[Stored entries]
-- Opening Marker --

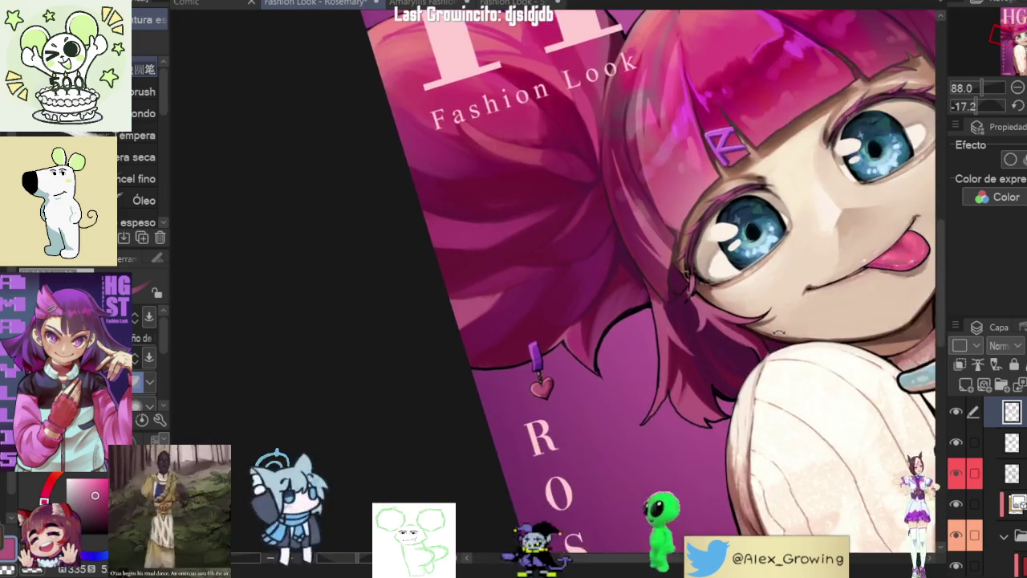
{"action": "left_click_drag", "start_coordinate": [753, 324], "coordinate": [688, 336]}
{"action": "scroll", "coordinate": [688, 336], "scroll_direction": "down", "scroll_amount": 2}
{"action": "scroll", "coordinate": [689, 335], "scroll_direction": "up", "scroll_amount": 5}
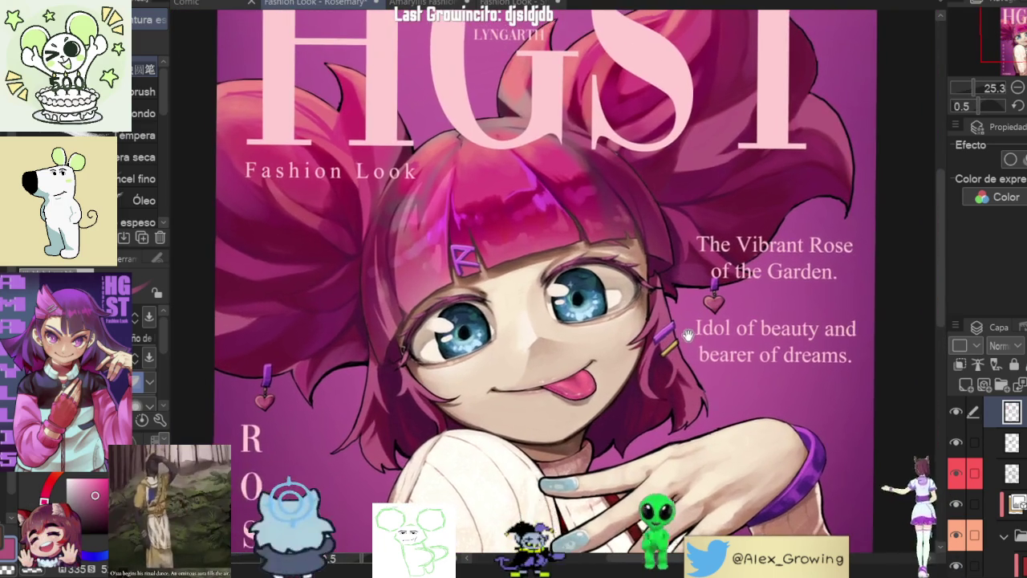
{"action": "scroll", "coordinate": [688, 336], "scroll_direction": "up", "scroll_amount": 1}
{"action": "mouse_move", "coordinate": [689, 335]}
{"action": "left_mouse_down"}
{"action": "mouse_move", "coordinate": [626, 340]}
{"action": "mouse_move", "coordinate": [670, 325]}
{"action": "left_mouse_up"}
{"action": "scroll", "coordinate": [603, 341], "scroll_direction": "up", "scroll_amount": 3}
{"action": "left_click", "coordinate": [959, 477]}
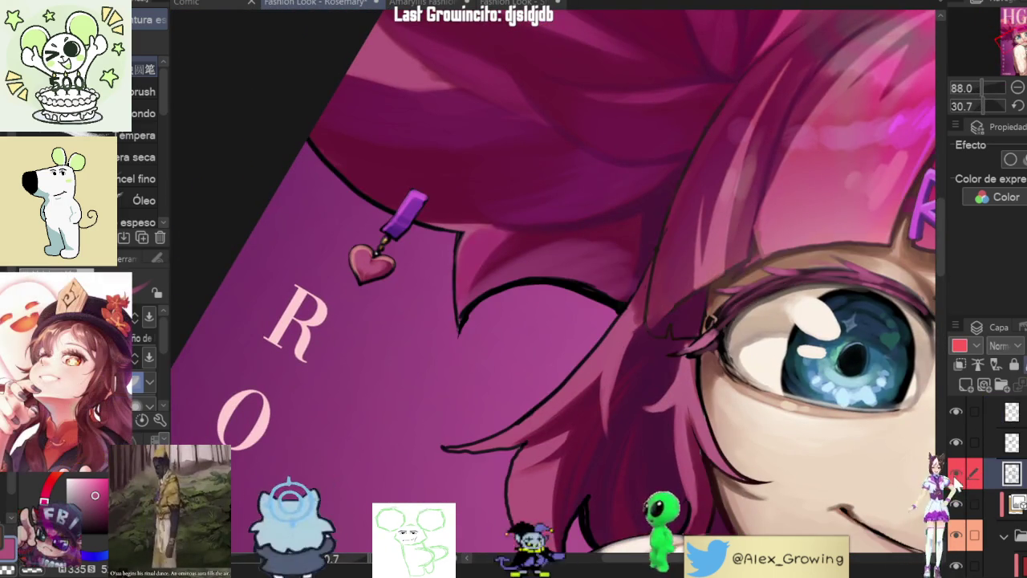
Step: Rotate and zoom along the dark hair outline around the ear, chin and neck
{"action": "scroll", "coordinate": [582, 300], "scroll_direction": "up", "scroll_amount": 3}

-- Closing Marker --

• _Task requirements_
Word for word, repeat the lines of data above, omitting every picture.

• _Your response_
{"action": "left_click_drag", "start_coordinate": [753, 324], "coordinate": [688, 336]}
{"action": "scroll", "coordinate": [688, 336], "scroll_direction": "down", "scroll_amount": 2}
{"action": "scroll", "coordinate": [689, 335], "scroll_direction": "up", "scroll_amount": 5}
{"action": "scroll", "coordinate": [688, 336], "scroll_direction": "up", "scroll_amount": 1}
{"action": "mouse_move", "coordinate": [689, 335]}
{"action": "left_mouse_down"}
{"action": "mouse_move", "coordinate": [626, 340]}
{"action": "mouse_move", "coordinate": [670, 325]}
{"action": "left_mouse_up"}
{"action": "scroll", "coordinate": [603, 341], "scroll_direction": "up", "scroll_amount": 3}
{"action": "left_click", "coordinate": [959, 477]}
Step: Rotate and zoom along the dark hair outline around the ear, chin and neck
{"action": "scroll", "coordinate": [582, 300], "scroll_direction": "up", "scroll_amount": 3}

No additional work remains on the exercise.